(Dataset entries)
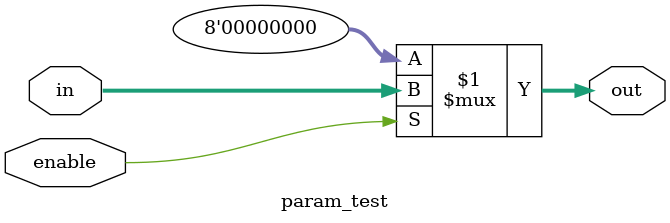
<source format=sv>

module parse_test (
    input  logic       clk,
    input  logic       rst_n,
    input  logic [7:0] data_in,
    output logic [7:0] data_out,
    output logic       valid
);
  // Basic register
  logic [7:0] data_reg;

  // Simple sequential logic
  always_ff @(posedge clk or negedge rst_n) begin
    if (!rst_n) begin
      data_reg <= 8'h00;
      valid <= 1'b0;
    end else begin
      data_reg <= data_in;
      valid <= 1'b1;
    end
  end

  // Simple continuous assignment
  assign data_out = data_reg;

  // Named begin-end block
  initial begin : init_block
    $display("Module initialized");
  end

endmodule

// Simple parameter module
module param_test #(
    parameter int WIDTH = 8
) (
    input  logic             enable,
    input  logic [WIDTH-1:0] in,
    output logic [WIDTH-1:0] out
);
  // Simple logic with parameterization
  assign out = enable ? in : {WIDTH{1'b0}};
endmodule

</source>
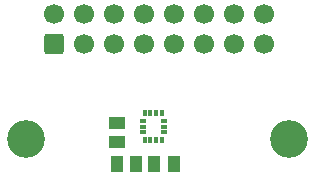
<source format=gbr>
%TF.GenerationSoftware,KiCad,Pcbnew,9.0.0*%
%TF.CreationDate,2025-03-07T07:21:17+07:00*%
%TF.ProjectId,IMU,494d552e-6b69-4636-9164-5f7063625858,rev?*%
%TF.SameCoordinates,Original*%
%TF.FileFunction,Soldermask,Top*%
%TF.FilePolarity,Negative*%
%FSLAX46Y46*%
G04 Gerber Fmt 4.6, Leading zero omitted, Abs format (unit mm)*
G04 Created by KiCad (PCBNEW 9.0.0) date 2025-03-07 07:21:17*
%MOMM*%
%LPD*%
G01*
G04 APERTURE LIST*
G04 Aperture macros list*
%AMRoundRect*
0 Rectangle with rounded corners*
0 $1 Rounding radius*
0 $2 $3 $4 $5 $6 $7 $8 $9 X,Y pos of 4 corners*
0 Add a 4 corners polygon primitive as box body*
4,1,4,$2,$3,$4,$5,$6,$7,$8,$9,$2,$3,0*
0 Add four circle primitives for the rounded corners*
1,1,$1+$1,$2,$3*
1,1,$1+$1,$4,$5*
1,1,$1+$1,$6,$7*
1,1,$1+$1,$8,$9*
0 Add four rect primitives between the rounded corners*
20,1,$1+$1,$2,$3,$4,$5,0*
20,1,$1+$1,$4,$5,$6,$7,0*
20,1,$1+$1,$6,$7,$8,$9,0*
20,1,$1+$1,$8,$9,$2,$3,0*%
G04 Aperture macros list end*
%ADD10C,3.200000*%
%ADD11R,1.020000X1.470000*%
%ADD12RoundRect,0.250000X0.600000X-0.600000X0.600000X0.600000X-0.600000X0.600000X-0.600000X-0.600000X0*%
%ADD13C,1.700000*%
%ADD14R,0.300000X0.600000*%
%ADD15R,0.600000X0.300000*%
%ADD16R,1.470000X1.020000*%
G04 APERTURE END LIST*
D10*
%TO.C,H2*%
X139650000Y-109075000D03*
%TD*%
D11*
%TO.C,C1*%
X152110000Y-111225000D03*
X150490000Y-111225000D03*
%TD*%
D10*
%TO.C,H1*%
X161900000Y-109075000D03*
%TD*%
D12*
%TO.C,J2*%
X141990000Y-101065000D03*
D13*
X141990000Y-98525000D03*
X144530000Y-101065000D03*
X144530000Y-98525000D03*
X147070000Y-101065000D03*
X147070000Y-98525000D03*
X149610000Y-101065000D03*
X149610000Y-98525000D03*
X152150000Y-101065000D03*
X152150000Y-98525000D03*
X154690000Y-101065000D03*
X154690000Y-98525000D03*
X157230000Y-101065000D03*
X157230000Y-98525000D03*
X159770000Y-101065000D03*
X159770000Y-98525000D03*
%TD*%
D14*
%TO.C,IC1*%
X151150000Y-106900000D03*
X150650000Y-106900000D03*
X150150000Y-106900000D03*
X149650000Y-106900000D03*
D15*
X149500000Y-107550000D03*
X149500000Y-108050000D03*
X149500000Y-108550000D03*
D14*
X149650000Y-109200000D03*
X150150000Y-109200000D03*
X150650000Y-109200000D03*
X151150000Y-109200000D03*
D15*
X151300000Y-108550000D03*
X151300000Y-108050000D03*
X151300000Y-107550000D03*
%TD*%
D11*
%TO.C,C2*%
X147290000Y-111225000D03*
X148910000Y-111225000D03*
%TD*%
D16*
%TO.C,C3*%
X147300000Y-107740000D03*
X147300000Y-109360000D03*
%TD*%
M02*

</source>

## PROBLEM
Report every line in the data that holds "corners", copying each one.

## RESPONSE
0 Rectangle with rounded corners*
0 $2 $3 $4 $5 $6 $7 $8 $9 X,Y pos of 4 corners*
0 Add a 4 corners polygon primitive as box body*
0 Add four circle primitives for the rounded corners*
0 Add four rect primitives between the rounded corners*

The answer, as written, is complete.